Assessment strategy and rationale
A range of assessment procedures will be used to meet the unit learning outcomes and develop graduate attributes consistent with University assessment requirements.
Assessments have been developed to meet the unit learning outcomes and develop graduate attributes consistent with University assessment requirements. These have been designed so that they use a variety of tasks to measure the different learning outcomes at a level suitable for third year studies of Western Civilisation.
The research project has two stages that require students to propose and then locate a particular work within Romanticism, Realism or Modernism, and analyse its approach to representation and/or literary techniques such as narration, use of dialogue and so on. This task will require students to place the work within the cultural and historical context and the issues it seeks to address.

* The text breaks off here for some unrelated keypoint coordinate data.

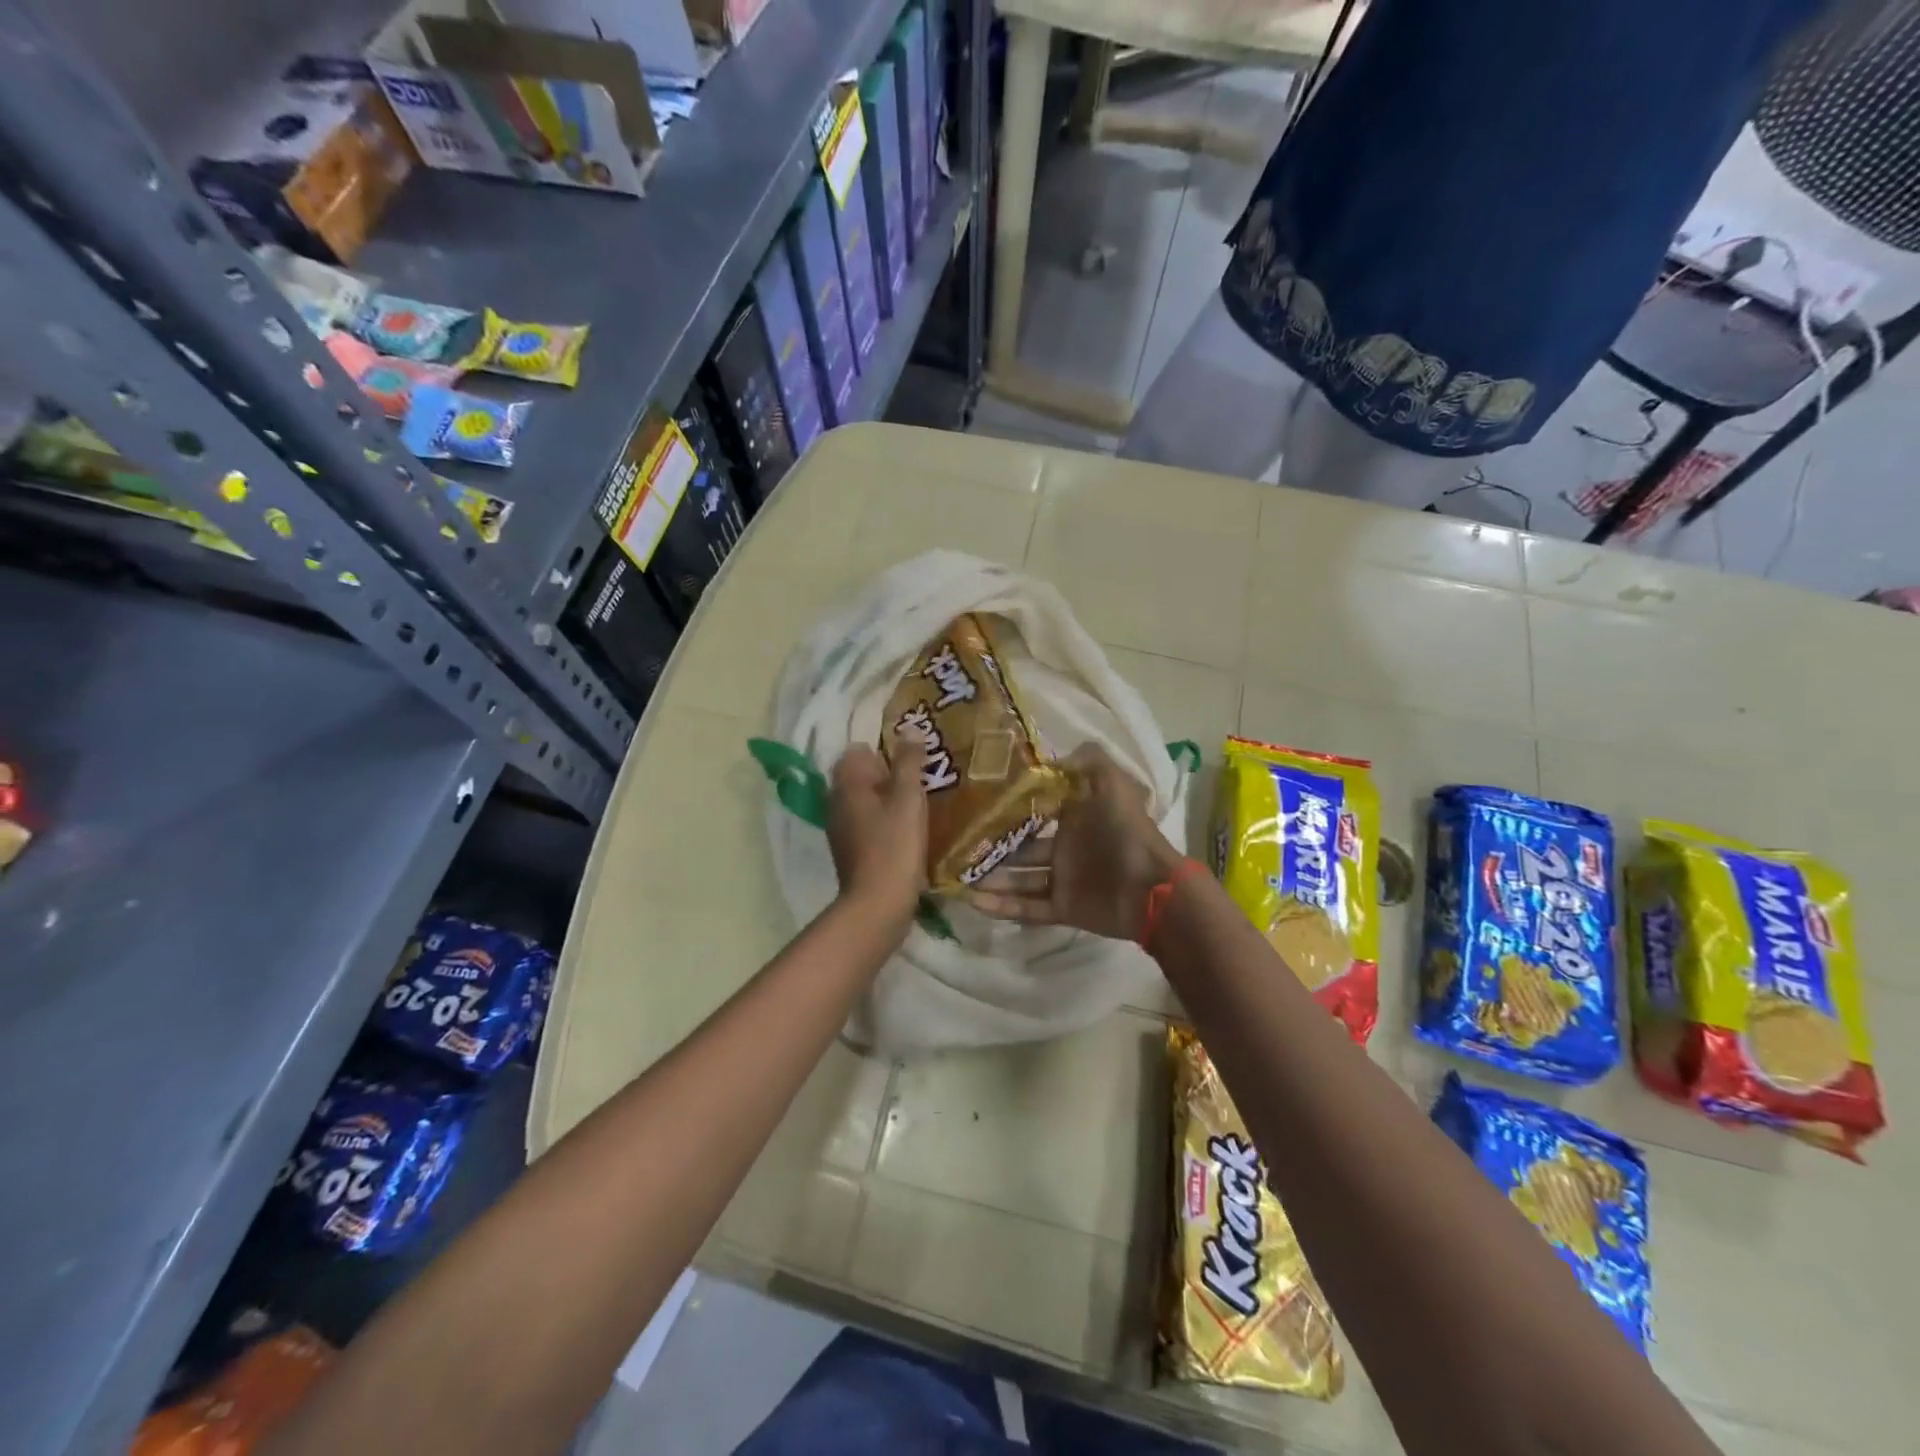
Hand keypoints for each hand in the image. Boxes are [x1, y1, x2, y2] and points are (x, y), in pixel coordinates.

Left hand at [826, 734, 927, 927]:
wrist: (878, 904)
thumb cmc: (894, 845)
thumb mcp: (908, 798)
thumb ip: (909, 761)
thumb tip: (910, 729)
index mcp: (846, 783)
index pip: (859, 750)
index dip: (886, 752)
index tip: (912, 764)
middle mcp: (836, 801)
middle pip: (862, 775)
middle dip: (890, 776)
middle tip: (922, 784)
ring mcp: (840, 827)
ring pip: (865, 800)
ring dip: (889, 800)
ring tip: (920, 808)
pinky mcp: (849, 850)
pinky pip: (867, 823)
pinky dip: (884, 822)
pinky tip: (908, 833)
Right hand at [965, 744, 1182, 940]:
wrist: (1151, 888)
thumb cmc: (1126, 831)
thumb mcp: (1112, 783)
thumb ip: (1087, 761)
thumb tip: (1051, 756)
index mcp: (1076, 816)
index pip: (1036, 808)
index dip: (1010, 805)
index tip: (975, 800)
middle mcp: (1066, 846)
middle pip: (1021, 846)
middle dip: (992, 845)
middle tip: (956, 842)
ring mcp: (1063, 879)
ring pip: (1018, 878)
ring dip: (991, 877)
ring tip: (956, 873)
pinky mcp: (1063, 908)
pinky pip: (1027, 907)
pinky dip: (1002, 906)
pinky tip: (972, 900)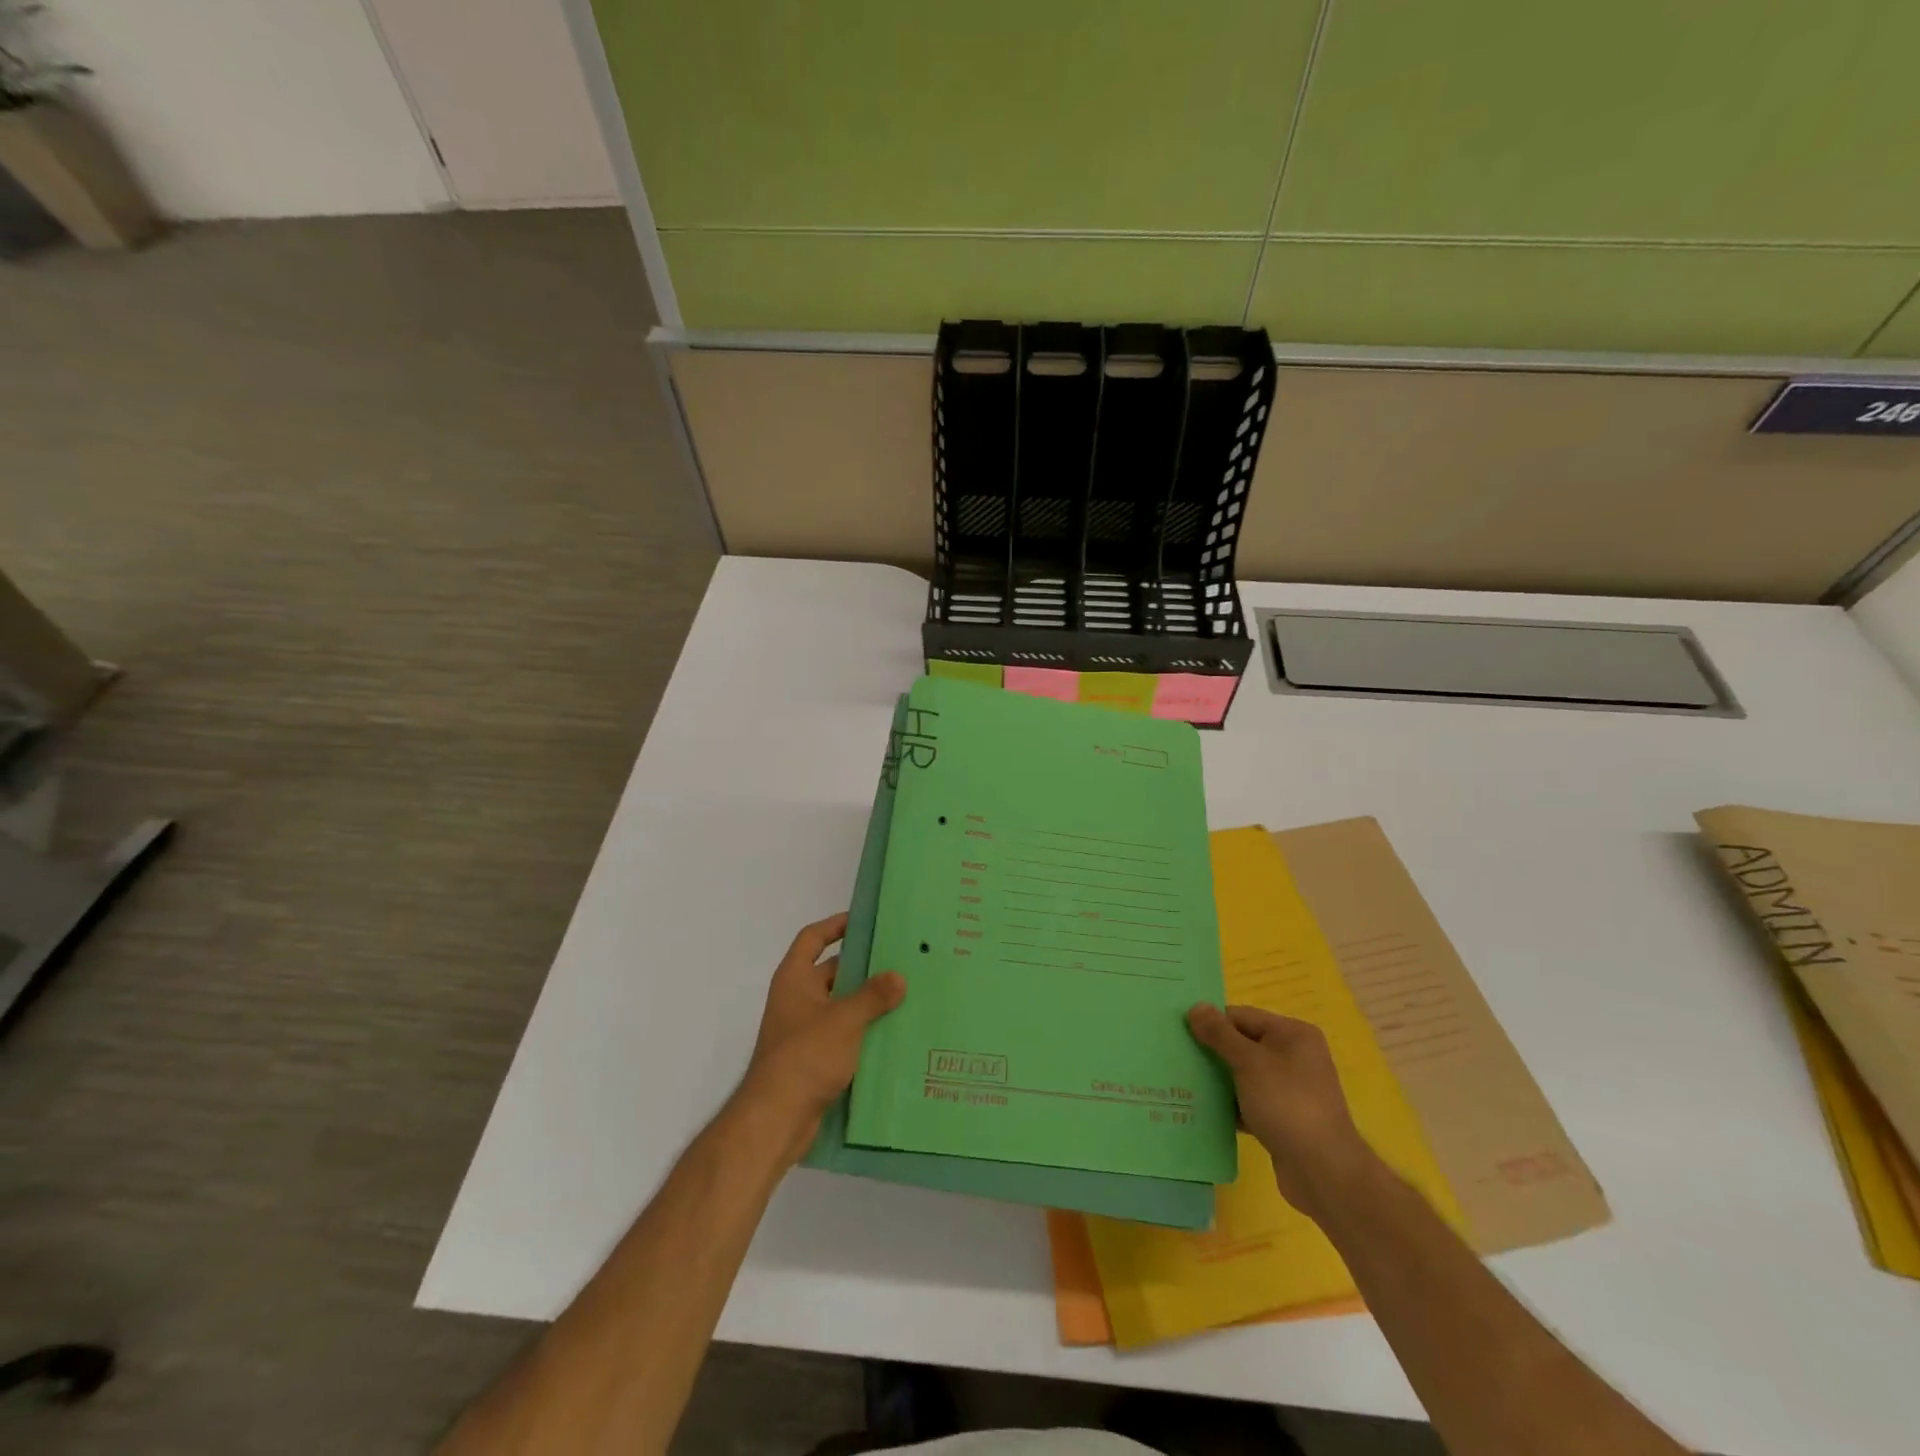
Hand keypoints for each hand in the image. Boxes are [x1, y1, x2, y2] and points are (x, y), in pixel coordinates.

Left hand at [737, 913, 905, 1162]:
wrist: (776, 1120)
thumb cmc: (805, 1056)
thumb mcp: (844, 1020)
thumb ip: (873, 996)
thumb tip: (899, 976)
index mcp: (794, 979)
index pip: (812, 939)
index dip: (835, 926)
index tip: (864, 921)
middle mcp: (797, 1000)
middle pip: (832, 972)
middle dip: (863, 968)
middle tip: (900, 960)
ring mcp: (805, 1031)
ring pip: (841, 1006)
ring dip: (868, 1002)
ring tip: (907, 995)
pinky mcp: (815, 1060)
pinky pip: (844, 1035)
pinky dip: (864, 1032)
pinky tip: (895, 1034)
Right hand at [1187, 1003, 1380, 1219]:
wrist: (1324, 1173)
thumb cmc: (1287, 1104)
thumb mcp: (1249, 1062)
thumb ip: (1219, 1034)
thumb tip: (1196, 1006)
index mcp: (1293, 1034)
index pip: (1242, 1017)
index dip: (1211, 1022)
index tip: (1179, 1032)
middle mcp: (1295, 1057)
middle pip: (1242, 1045)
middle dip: (1212, 1051)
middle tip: (1176, 1056)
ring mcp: (1290, 1090)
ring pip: (1244, 1075)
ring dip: (1218, 1079)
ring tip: (1183, 1082)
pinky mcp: (1284, 1119)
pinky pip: (1249, 1102)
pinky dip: (1230, 1105)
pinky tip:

The final task is summative and requires students to demonstrate a comprehensive understanding of literary works and styles over the periods in question, with a focus on Postmodernism. This assessment will also ask students to broadly analyse the interactions of these movements, in terms of an overlapping model, rather than one period succeeding the next.
Overview of assessments
Research Project This essay requires students to...
Research Project
This essay requires students to interpret a literary work or works relating them to the Romantic, Realist, Modernist and Postmodernist movement that inspired them.
a) Research proposal 10%
b) Research essay 40%
50%
Summative Task/Exam This assessment requires stud...
Summative Task/Exam
This assessment requires students to analyse a Postmodern texts or texts and to be able to analyse how these movements overlap in particular texts or cultural moments.
50%
Learning and teaching strategy and rationale
Students will gain a familiarity with literary movements through class discussion in a small group setting, in which the texts and thematic concerns of the unit can be considered and debated in a supportive and inclusive manner. The small group setting will facilitate the use of the ‘Socratic’ method, in which analytical discussion and dialogue is stimulated through the use of an engaging question and answer format to consider texts and ideas from the Romantic, Realist, Modernist and Postmodernist periods.
In this context, students will:
- Gain a knowledge of the Romantic, Realist, Modernist and Postmodernist periods including social contexts, significant authors and works. Exercises in promoting a foundational understanding of these movements as literary, artistic and philosophical and political developments and advances will be undertaken throughout the unit. Canon formation and current debates concerning the definitions of all four movements will be covered early and returned to throughout the unit.
- Hone their skills in the close reading of texts in order to generate deeper levels of analysis. This will involve exercises in close reading of texts to apprehend meanings that are not apparent at a superficial level. Students gain skills in recognising the movement the text belongs to.
- Be able to synthesise both the content knowledge and close reading skills to link a developing interpretation to a historical and cultural context. This ability to relate meaning to context will be developed through class and formal exercises where students will discuss case studies in the relationship of textual meaning to its historical and cultural context.